Monday, July 23, 2012

Low Sodium Greek Food Festival - Intro

As most of you know, I’m Greek, but I’ve never been to Greece. My father grew up on the island of Kalymnos, and, although my mother was born in Oklahoma, her parents came from a small Greek village near Turkey. I grew up surrounded by Greek family and friends, but I never traveled to Greece myself.

Enter my friend Johanna from Low Sodium Blog.  She’s done a lot of traveling, including a recent trip to Greece. Johanna has a wonderful blog that perfectly blends low sodium cooking, her love of food in general, and travel.

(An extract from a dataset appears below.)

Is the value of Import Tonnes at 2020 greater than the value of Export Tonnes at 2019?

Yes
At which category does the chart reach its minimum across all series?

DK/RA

She contacted me a few months ago about collaborating on a series featuring Greece and low sodium Greek food. The idea would be “…to mix up grilling, cooking, and travel!”  Well, it’s time to start this online Greek Food Festival. The fun will include low sodium Greek recipes, travel reports with extraordinary pictures, and a great Greek Food Giveaway! This Greek extravaganza will run for the next few weeks, so be sure to check back here often. Also, be sure to check out Johanna’s blog for more details, more great recipes, and the wonderful Greek travelogues and photos. Please join us as we celebrate a low sodium Greek Food Festival. Kali orexi!

Johanna & Jordan in Greece
Here’s Johanna’s story:

We started Low Sodium Blog because we wanted to find a way to share our love for life, travel, and food with our friends and family (or anyone else looking for a little inspiration).  Like Sue, I'm a “voluntary” low-sodium convert – I'm the care-giving family member and not the diagnosis recipient. This year, my family marked our fourth year of low sodium living. 

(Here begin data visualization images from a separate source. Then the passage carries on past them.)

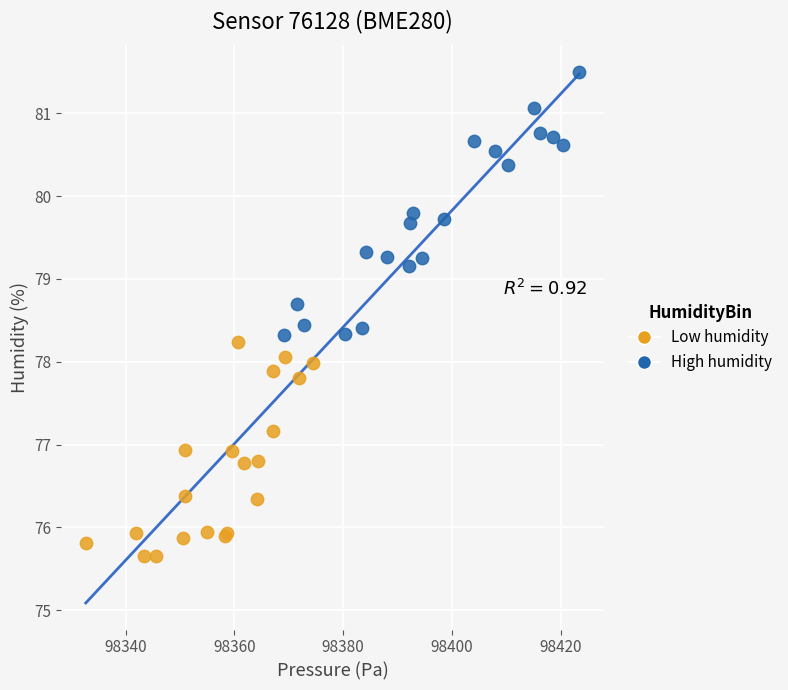

Which series reaches the maximum Y coordinate?

High humidity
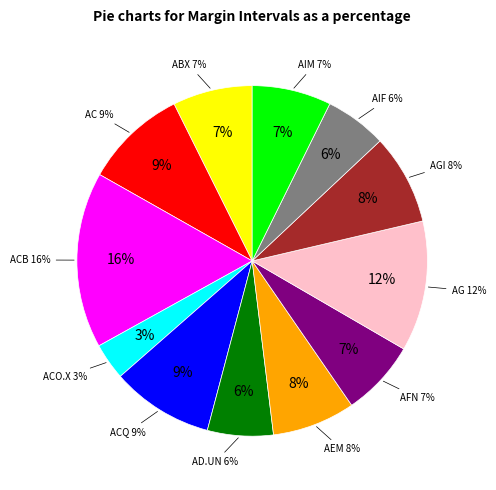

Which has a higher value, ABX or AD.UN?

ABX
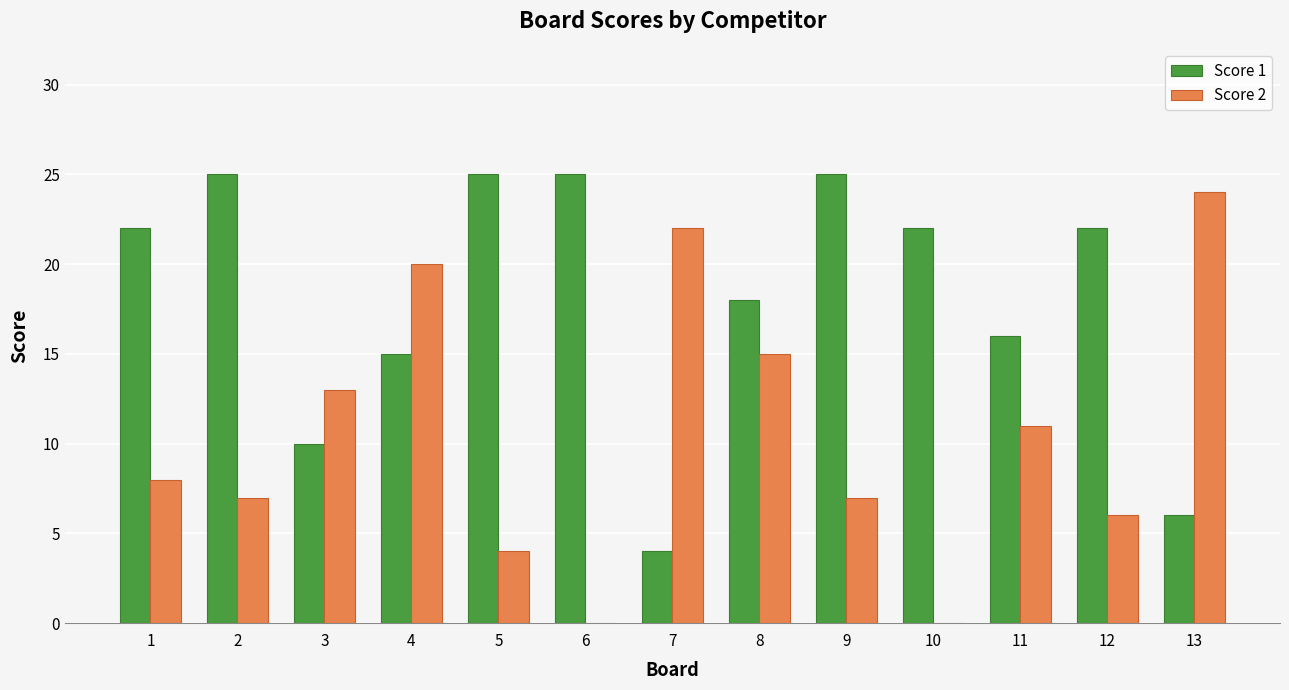

The value of Score 2 at 7 is 31. True or false?

False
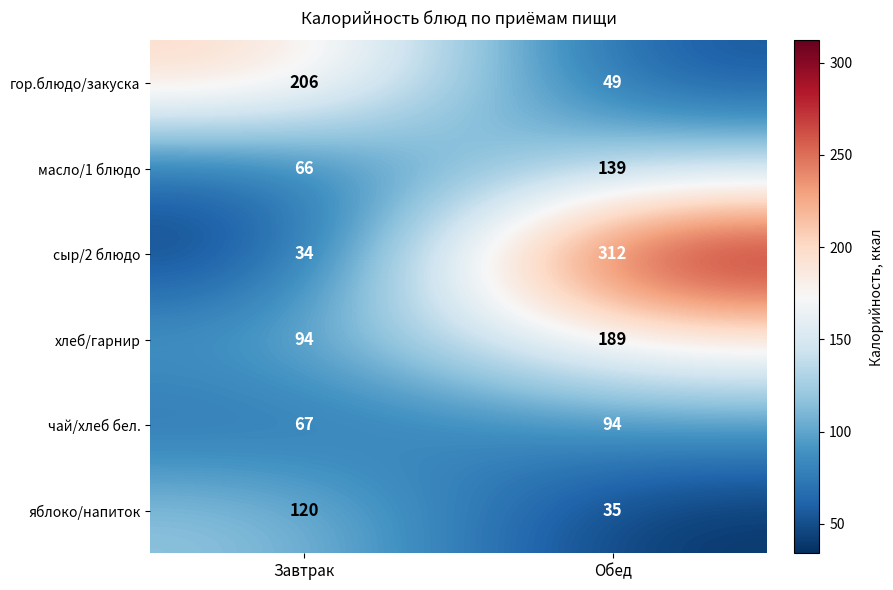

Is it true that масло/1 блюдо equals 70 at Обед?

False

You see – my husband, Jeff, has coronary artery disease (he was rushed into emergency after collapsing on the floor while undergoing a cardiac stress test) and my mom, Patricia, received (live-donation from her sister) a kidney transplant after spending years on dialysis.  Initially, it was a heartbreaking scenario. As my family's health fell like dominoes, their rugs were ripped out from underneath their culinary lives.  Mostly still in shock, I initially stood by and watched as they were stripped of the meals that they loved (because all of our "traditional" recipes were dependent upon using salt as a flavor enhancer or stabilizer).   Like many families, we initially tried to cook separate meals; however we soon realized that this dual meal strategy ate up too much time and energy.  Often, lack of time and/or resources forces people to innovate – and in retrospect, change is not a bad thing. We get inspired. We pull from the depths of our creativity.  We learn something new from success or from failure. We grow our knowledge base. We feel empowered.

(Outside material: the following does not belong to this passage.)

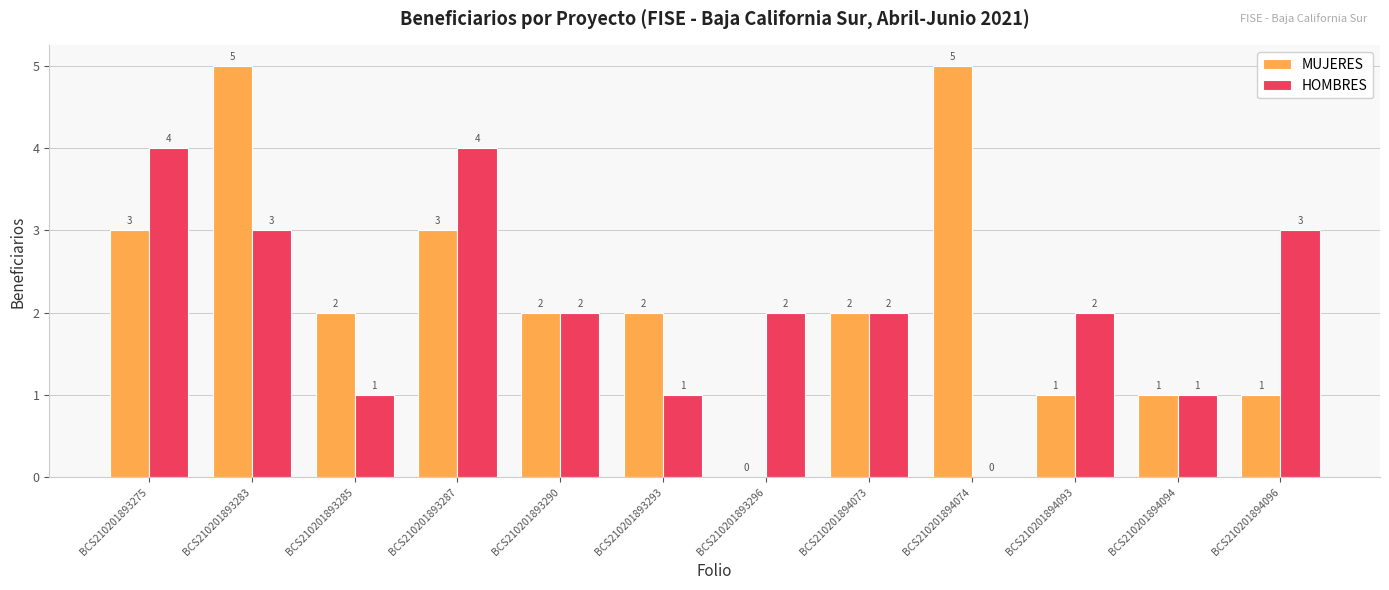

What is the sum of the MUJERES values at BCS210201893287 and BCS210201893290?

5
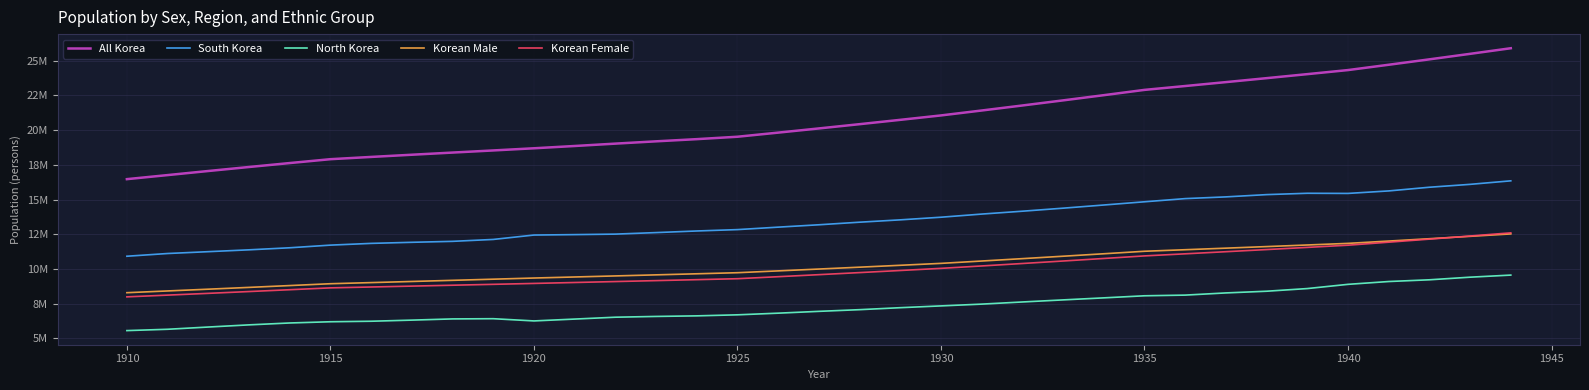

At how many categories does at least one series exceed 9544745?

35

For me, life is very much like travel – sometimes I travel solo, other times, I travel with family or friends. Sometimes the process works, and other times (much like travel), the journey (or train) takes a side turn (or breaks down).  In these more difficult instances, I am forced to persevere until I find a resting spot where I can safely settle down for the night. I generally don't rest until I am satisfied that I've found a "good spot"–  I scout out high ground and I mark a place where I can stumble to in the twilight: this becomes my vantage point for the next day.  And then I rest.

After a few hours, while it’s still dark outside, I drag myself out of bed (no matter how terrible the prior day was or how tired I am) and I head to higher ground.  I nest into my chosen spot and I wait.  As the dawn slowly emerges, it paints a brilliant canvas across the sky – leaving behind a hundred hues of pink, purple, and periwinkle.  The glow from the rising sun creeps across the horizon.  For me, it is in this very moment of the sunrise where all of my trials and tribulations from the prior day are washed away.  The new dawn symbolizes renewal and in turn, a new adventure.  Our blog chronicles many of our adventures – food, travel, and a few slices of life.  We invite you to hop aboard, it's all one big fun adventure...and we welcome you to Greece.